What you are asked to do
Turn the text read from all of the records below into a single numbered list with one line per item, leaving out blank lines and the pictures.

Dataset extract
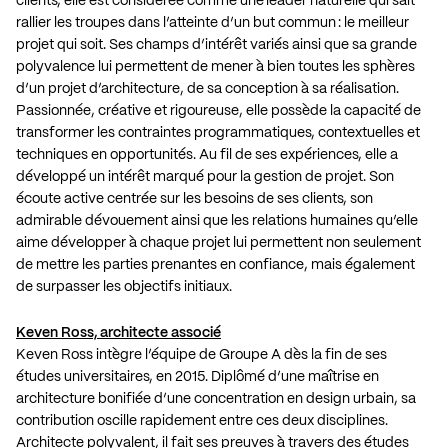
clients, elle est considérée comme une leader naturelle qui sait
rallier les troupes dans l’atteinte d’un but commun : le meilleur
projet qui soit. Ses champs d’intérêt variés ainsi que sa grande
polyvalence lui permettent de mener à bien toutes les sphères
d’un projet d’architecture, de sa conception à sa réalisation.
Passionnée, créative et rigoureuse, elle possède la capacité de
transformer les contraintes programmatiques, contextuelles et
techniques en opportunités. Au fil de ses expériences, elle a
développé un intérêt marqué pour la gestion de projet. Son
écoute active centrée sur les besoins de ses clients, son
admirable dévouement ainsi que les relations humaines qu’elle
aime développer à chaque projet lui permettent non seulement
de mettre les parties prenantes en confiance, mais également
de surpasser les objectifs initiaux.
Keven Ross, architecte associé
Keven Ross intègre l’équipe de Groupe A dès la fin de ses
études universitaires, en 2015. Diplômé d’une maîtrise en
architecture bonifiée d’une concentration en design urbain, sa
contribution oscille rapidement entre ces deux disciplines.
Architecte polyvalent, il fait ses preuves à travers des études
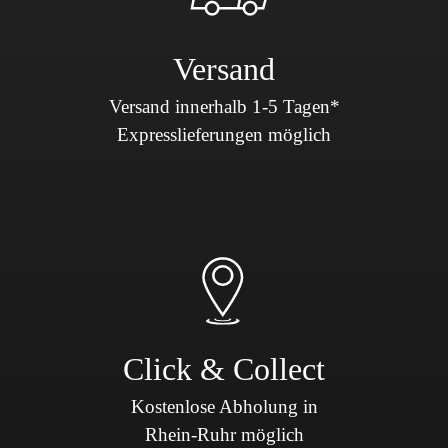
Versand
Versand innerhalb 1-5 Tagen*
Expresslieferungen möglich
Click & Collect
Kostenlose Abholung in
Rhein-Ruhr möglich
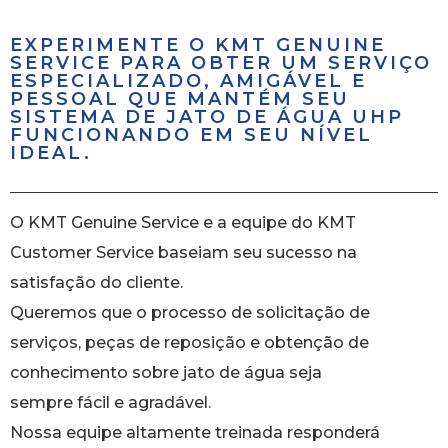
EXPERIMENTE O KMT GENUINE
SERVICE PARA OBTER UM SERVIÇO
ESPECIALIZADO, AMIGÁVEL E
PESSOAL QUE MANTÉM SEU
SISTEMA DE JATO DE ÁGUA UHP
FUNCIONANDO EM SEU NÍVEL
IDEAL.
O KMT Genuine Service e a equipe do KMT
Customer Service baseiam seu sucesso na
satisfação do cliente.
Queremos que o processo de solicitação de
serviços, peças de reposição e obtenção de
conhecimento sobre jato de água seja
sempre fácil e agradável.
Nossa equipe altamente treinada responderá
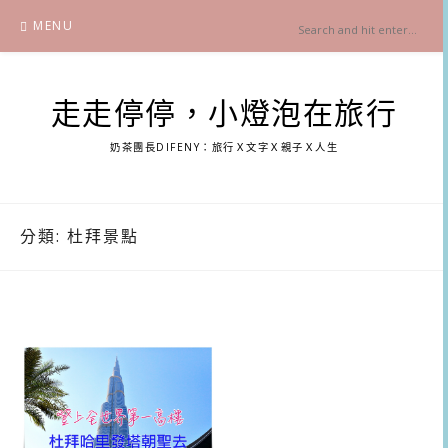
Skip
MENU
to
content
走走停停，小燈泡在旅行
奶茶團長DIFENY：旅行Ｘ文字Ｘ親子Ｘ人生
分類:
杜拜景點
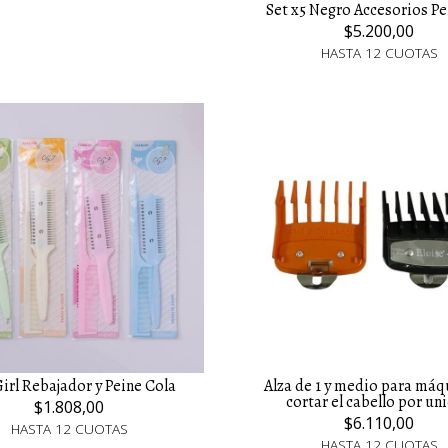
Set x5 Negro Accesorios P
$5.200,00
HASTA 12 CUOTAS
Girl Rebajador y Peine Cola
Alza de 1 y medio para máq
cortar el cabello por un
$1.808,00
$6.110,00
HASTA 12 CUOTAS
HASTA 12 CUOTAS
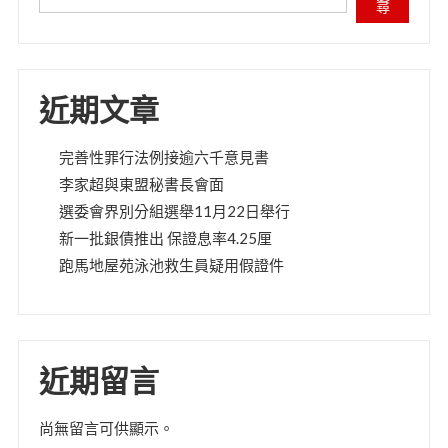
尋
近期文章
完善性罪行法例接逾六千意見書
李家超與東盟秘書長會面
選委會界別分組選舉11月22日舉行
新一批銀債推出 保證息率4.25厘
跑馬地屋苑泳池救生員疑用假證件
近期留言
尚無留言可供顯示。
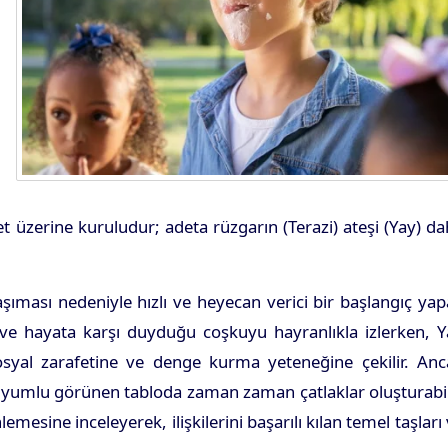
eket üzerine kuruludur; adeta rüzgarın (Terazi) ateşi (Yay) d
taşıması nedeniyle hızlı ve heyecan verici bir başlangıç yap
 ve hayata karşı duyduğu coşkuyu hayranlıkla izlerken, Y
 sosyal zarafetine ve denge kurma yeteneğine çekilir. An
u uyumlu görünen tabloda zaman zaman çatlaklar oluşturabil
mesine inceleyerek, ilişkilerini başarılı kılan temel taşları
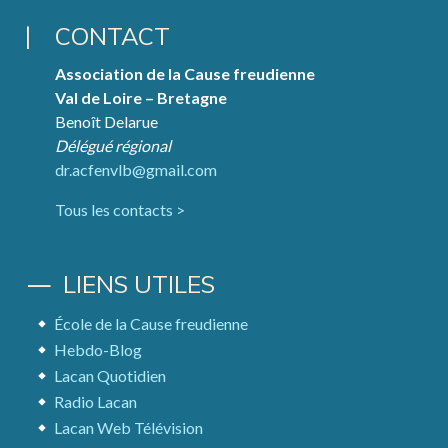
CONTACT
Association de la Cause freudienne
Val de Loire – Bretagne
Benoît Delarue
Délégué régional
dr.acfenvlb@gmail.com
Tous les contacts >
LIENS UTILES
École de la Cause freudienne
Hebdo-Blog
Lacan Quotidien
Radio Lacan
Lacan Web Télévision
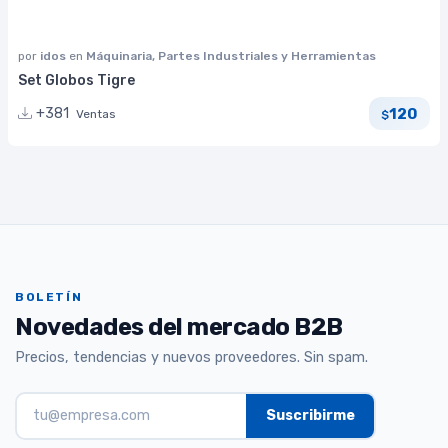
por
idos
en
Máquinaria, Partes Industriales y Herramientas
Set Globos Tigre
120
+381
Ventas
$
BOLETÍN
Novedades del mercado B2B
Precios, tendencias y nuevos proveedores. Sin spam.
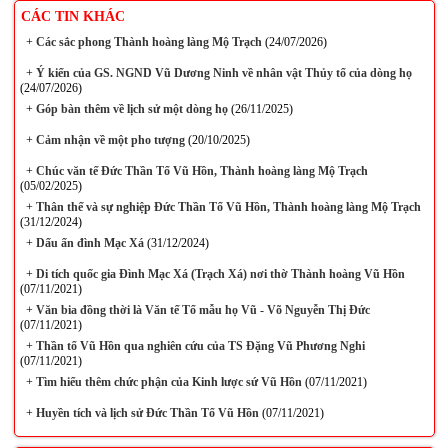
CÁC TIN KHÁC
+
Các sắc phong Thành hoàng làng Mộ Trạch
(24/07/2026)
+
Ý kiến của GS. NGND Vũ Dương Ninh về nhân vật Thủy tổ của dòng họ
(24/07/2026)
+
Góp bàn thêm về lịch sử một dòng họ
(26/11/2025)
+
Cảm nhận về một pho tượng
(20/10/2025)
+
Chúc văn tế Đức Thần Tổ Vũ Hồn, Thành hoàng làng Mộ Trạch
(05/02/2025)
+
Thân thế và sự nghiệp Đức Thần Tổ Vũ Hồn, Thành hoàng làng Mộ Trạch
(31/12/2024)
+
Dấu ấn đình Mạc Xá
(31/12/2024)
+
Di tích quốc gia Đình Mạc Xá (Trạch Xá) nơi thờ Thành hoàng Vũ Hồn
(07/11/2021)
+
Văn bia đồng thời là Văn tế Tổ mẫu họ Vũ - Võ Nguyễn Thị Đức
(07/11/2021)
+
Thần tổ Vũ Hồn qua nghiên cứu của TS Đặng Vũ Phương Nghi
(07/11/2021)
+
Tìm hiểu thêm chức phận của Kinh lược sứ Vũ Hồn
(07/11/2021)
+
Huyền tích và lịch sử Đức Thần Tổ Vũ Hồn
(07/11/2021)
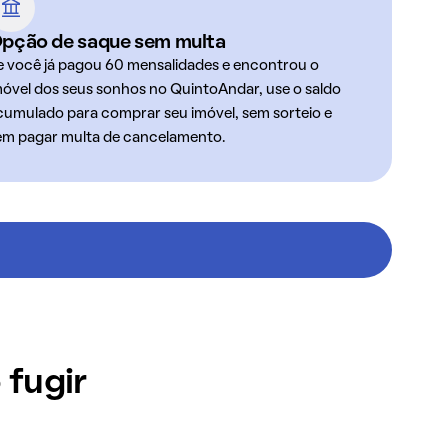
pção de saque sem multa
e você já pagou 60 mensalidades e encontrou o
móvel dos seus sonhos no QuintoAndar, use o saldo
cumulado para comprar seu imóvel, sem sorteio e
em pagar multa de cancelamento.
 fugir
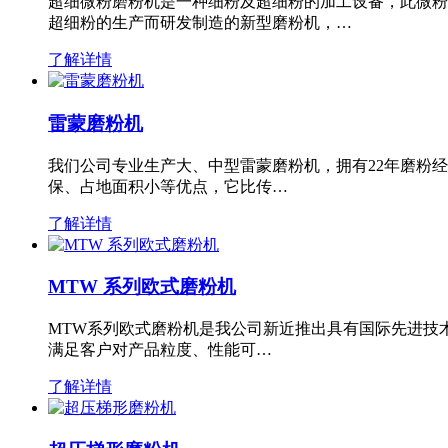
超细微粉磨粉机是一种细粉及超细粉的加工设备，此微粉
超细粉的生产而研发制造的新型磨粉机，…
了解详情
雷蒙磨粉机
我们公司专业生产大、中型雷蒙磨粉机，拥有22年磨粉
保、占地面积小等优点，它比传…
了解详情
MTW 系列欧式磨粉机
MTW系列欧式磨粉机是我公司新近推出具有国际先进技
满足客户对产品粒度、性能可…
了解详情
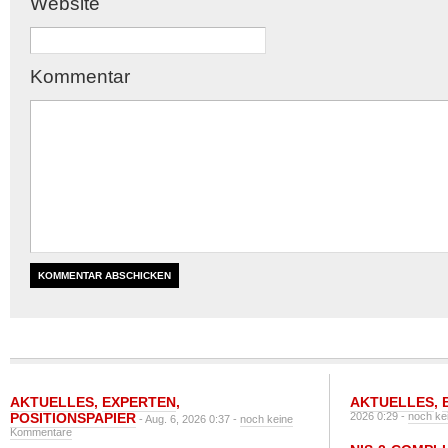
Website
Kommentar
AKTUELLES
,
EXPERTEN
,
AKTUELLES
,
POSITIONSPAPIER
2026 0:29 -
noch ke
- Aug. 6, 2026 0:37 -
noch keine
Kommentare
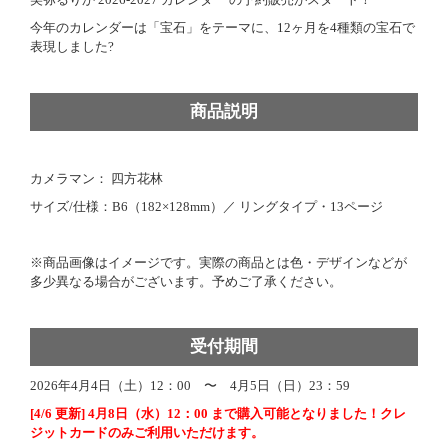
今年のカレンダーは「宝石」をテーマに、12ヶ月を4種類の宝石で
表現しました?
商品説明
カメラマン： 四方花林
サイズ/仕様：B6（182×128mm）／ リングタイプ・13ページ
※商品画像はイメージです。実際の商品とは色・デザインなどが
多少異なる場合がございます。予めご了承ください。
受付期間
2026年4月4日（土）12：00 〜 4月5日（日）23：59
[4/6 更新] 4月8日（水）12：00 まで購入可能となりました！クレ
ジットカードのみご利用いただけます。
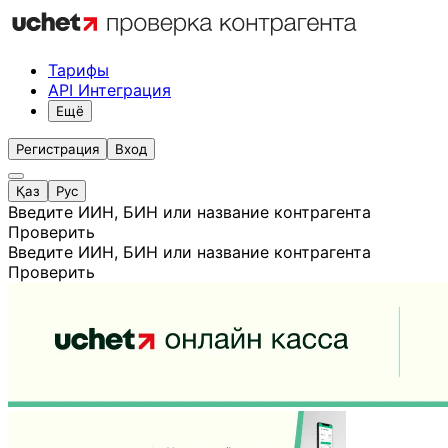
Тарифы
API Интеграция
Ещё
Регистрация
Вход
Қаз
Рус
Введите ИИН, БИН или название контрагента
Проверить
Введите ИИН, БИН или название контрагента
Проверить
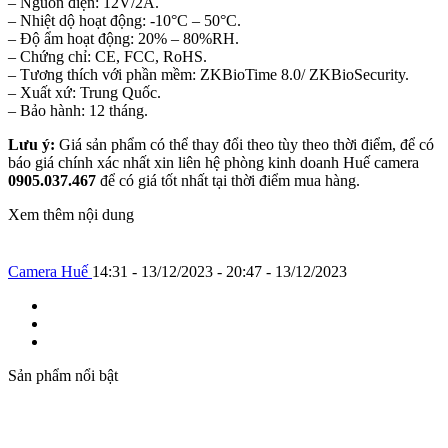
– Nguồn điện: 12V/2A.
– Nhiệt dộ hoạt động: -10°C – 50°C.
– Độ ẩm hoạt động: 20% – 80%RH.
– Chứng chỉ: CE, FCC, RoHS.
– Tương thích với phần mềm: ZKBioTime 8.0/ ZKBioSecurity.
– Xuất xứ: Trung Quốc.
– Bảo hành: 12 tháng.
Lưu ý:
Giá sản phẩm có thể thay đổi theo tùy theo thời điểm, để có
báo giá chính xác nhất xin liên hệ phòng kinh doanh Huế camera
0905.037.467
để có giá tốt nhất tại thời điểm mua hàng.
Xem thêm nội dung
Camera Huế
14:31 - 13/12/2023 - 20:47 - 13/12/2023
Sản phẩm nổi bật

Expected output
1. clients, elle est considérée comme une leader naturelle qui sait
2. rallier les troupes dans l’atteinte d’un but commun : le meilleur
3. projet qui soit. Ses champs d’intérêt variés ainsi que sa grande
4. polyvalence lui permettent de mener à bien toutes les sphères
5. d’un projet d’architecture, de sa conception à sa réalisation.
6. Passionnée, créative et rigoureuse, elle possède la capacité de
7. transformer les contraintes programmatiques, contextuelles et
8. techniques en opportunités. Au fil de ses expériences, elle a
9. développé un intérêt marqué pour la gestion de projet. Son
10. écoute active centrée sur les besoins de ses clients, son
11. admirable dévouement ainsi que les relations humaines qu’elle
12. aime développer à chaque projet lui permettent non seulement
13. de mettre les parties prenantes en confiance, mais également
14. de surpasser les objectifs initiaux.
15. Keven Ross, architecte associé
16. Keven Ross intègre l’équipe de Groupe A dès la fin de ses
17. études universitaires, en 2015. Diplômé d’une maîtrise en
18. architecture bonifiée d’une concentration en design urbain, sa
19. contribution oscille rapidement entre ces deux disciplines.
20. Architecte polyvalent, il fait ses preuves à travers des études
21. Versand
22. Versand innerhalb 1-5 Tagen*
23. Expresslieferungen möglich
24. Click & Collect
25. Kostenlose Abholung in
26. Rhein-Ruhr möglich
27. EXPERIMENTE O KMT GENUINE
28. SERVICE PARA OBTER UM SERVIÇO
29. ESPECIALIZADO, AMIGÁVEL E
30. PESSOAL QUE MANTÉM SEU
31. SISTEMA DE JATO DE ÁGUA UHP
32. FUNCIONANDO EM SEU NÍVEL
33. IDEAL.
34. O KMT Genuine Service e a equipe do KMT
35. Customer Service baseiam seu sucesso na
36. satisfação do cliente.
37. Queremos que o processo de solicitação de
38. serviços, peças de reposição e obtenção de
39. conhecimento sobre jato de água seja
40. sempre fácil e agradável.
41. Nossa equipe altamente treinada responderá
42. Skip
43. MENU
44. to
45. content
46. 走走停停，小燈泡在旅行
47. 奶茶團長DIFENY：旅行Ｘ文字Ｘ親子Ｘ人生
48. 分類:
49. 杜拜景點
50. Set x5 Negro Accesorios P
51. $5.200,00
52. HASTA 12 CUOTAS
53. Girl Rebajador y Peine Cola
54. Alza de 1 y medio para máq
55. cortar el cabello por un
56. $1.808,00
57. $6.110,00
58. HASTA 12 CUOTAS
59. HASTA 12 CUOTAS
60. 尋
61. 近期文章
62. 完善性罪行法例接逾六千意見書
63. 李家超與東盟秘書長會面
64. 選委會界別分組選舉11月22日舉行
65. 新一批銀債推出 保證息率4.25厘
66. 跑馬地屋苑泳池救生員疑用假證件
67. 近期留言
68. 尚無留言可供顯示。
69. eket üzerine kuruludur; adeta rüzgarın (Terazi) ateşi (Yay) d
70. taşıması nedeniyle hızlı ve heyecan verici bir başlangıç yap
71.  ve hayata karşı duyduğu coşkuyu hayranlıkla izlerken, Y
72.  sosyal zarafetine ve denge kurma yeteneğine çekilir. An
73. u uyumlu görünen tabloda zaman zaman çatlaklar oluşturabil
74. mesine inceleyerek, ilişkilerini başarılı kılan temel taşları
75. CONTACT
76. Association de la Cause freudienne
77. Val de Loire – Bretagne
78. Benoît Delarue
79. Délégué régional
80. dr.acfenvlb@gmail.com
81. Tous les contacts >
82. LIENS UTILES
83. École de la Cause freudienne
84. Hebdo-Blog
85. Lacan Quotidien
86. Radio Lacan
87. Lacan Web Télévision
88. por
89. idos
90. en
91. Máquinaria, Partes Industriales y Herramientas
92. Set Globos Tigre
93. 120
94. +381
95. Ventas
96. $
97. BOLETÍN
98. Novedades del mercado B2B
99. Precios, tendencias y nuevos proveedores. Sin spam.
100. CÁC TIN KHÁC
101. +
102. Các sắc phong Thành hoàng làng Mộ Trạch
103. (24/07/2026)
104. +
105. Ý kiến của GS. NGND Vũ Dương Ninh về nhân vật Thủy tổ của dòng họ
106. (24/07/2026)
107. +
108. Góp bàn thêm về lịch sử một dòng họ
109. (26/11/2025)
110. +
111. Cảm nhận về một pho tượng
112. (20/10/2025)
113. +
114. Chúc văn tế Đức Thần Tổ Vũ Hồn, Thành hoàng làng Mộ Trạch
115. (05/02/2025)
116. +
117. Thân thế và sự nghiệp Đức Thần Tổ Vũ Hồn, Thành hoàng làng Mộ Trạch
118. (31/12/2024)
119. +
120. Dấu ấn đình Mạc Xá
121. (31/12/2024)
122. +
123. Di tích quốc gia Đình Mạc Xá (Trạch Xá) nơi thờ Thành hoàng Vũ Hồn
124. (07/11/2021)
125. +
126. Văn bia đồng thời là Văn tế Tổ mẫu họ Vũ - Võ Nguyễn Thị Đức
127. (07/11/2021)
128. +
129. Thần tổ Vũ Hồn qua nghiên cứu của TS Đặng Vũ Phương Nghi
130. (07/11/2021)
131. +
132. Tìm hiểu thêm chức phận của Kinh lược sứ Vũ Hồn
133. (07/11/2021)
134. +
135. Huyền tích và lịch sử Đức Thần Tổ Vũ Hồn
136. (07/11/2021)
137. pção de saque sem multa
138. e você já pagou 60 mensalidades e encontrou o
139. móvel dos seus sonhos no QuintoAndar, use o saldo
140. cumulado para comprar seu imóvel, sem sorteio e
141. em pagar multa de cancelamento.
142.  fugir
143. 超细微粉磨粉机是一种细粉及超细粉的加工设备，此微粉
144. 超细粉的生产而研发制造的新型磨粉机，…
145. 了解详情
146. 雷蒙磨粉机
147. 我们公司专业生产大、中型雷蒙磨粉机，拥有22年磨粉
148. 保、占地面积小等优点，它比传…
149. 了解详情
150. MTW 系列欧式磨粉机
151. MTW系列欧式磨粉机是我公司新近推出具有国际先进技
152. 满足客户对产品粒度、性能可…
153. 了解详情
154. Website
155. Kommentar
156. AKTUELLES
157. ,
158. EXPERTEN
159. ,
160. AKTUELLES
161. ,
162. POSITIONSPAPIER
163. 2026 0:29 -
164. noch ke
165. - Aug. 6, 2026 0:37 -
166. noch keine
167. Kommentare
168. 今年のカレンダーは「宝石」をテーマに、12ヶ月を4種類の宝石で
169. 表現しました?
170. 商品説明
171. カメラマン： 四方花林
172. サイズ/仕様：B6（182×128mm）／ リングタイプ・13ページ
173. ※商品画像はイメージです。実際の商品とは色・デザインなどが
174. 多少異なる場合がございます。予めご了承ください。
175. 受付期間
176. 2026年4月4日（土）12：00 〜 4月5日（日）23：59
177. [4/6 更新] 4月8日（水）12：00 まで購入可能となりました！クレ
178. ジットカードのみご利用いただけます。
179. Тарифы
180. API Интеграция
181. Ещё
182. Регистрация
183. Вход
184. Қаз
185. Рус
186. Введите ИИН, БИН или название контрагента
187. Проверить
188. Введите ИИН, БИН или название контрагента
189. Проверить
190. – Nguồn điện: 12V/2A.
191. – Nhiệt dộ hoạt động: -10°C – 50°C.
192. – Độ ẩm hoạt động: 20% – 80%RH.
193. – Chứng chỉ: CE, FCC, RoHS.
194. – Tương thích với phần mềm: ZKBioTime 8.0/ ZKBioSecurity.
195. – Xuất xứ: Trung Quốc.
196. – Bảo hành: 12 tháng.
197. Lưu ý:
198. Giá sản phẩm có thể thay đổi theo tùy theo thời điểm, để có
199. báo giá chính xác nhất xin liên hệ phòng kinh doanh Huế camera
200. 0905.037.467
201. để có giá tốt nhất tại thời điểm mua hàng.
202. Xem thêm nội dung
203. Camera Huế
204. 14:31 - 13/12/2023 - 20:47 - 13/12/2023
205. Sản phẩm nổi bật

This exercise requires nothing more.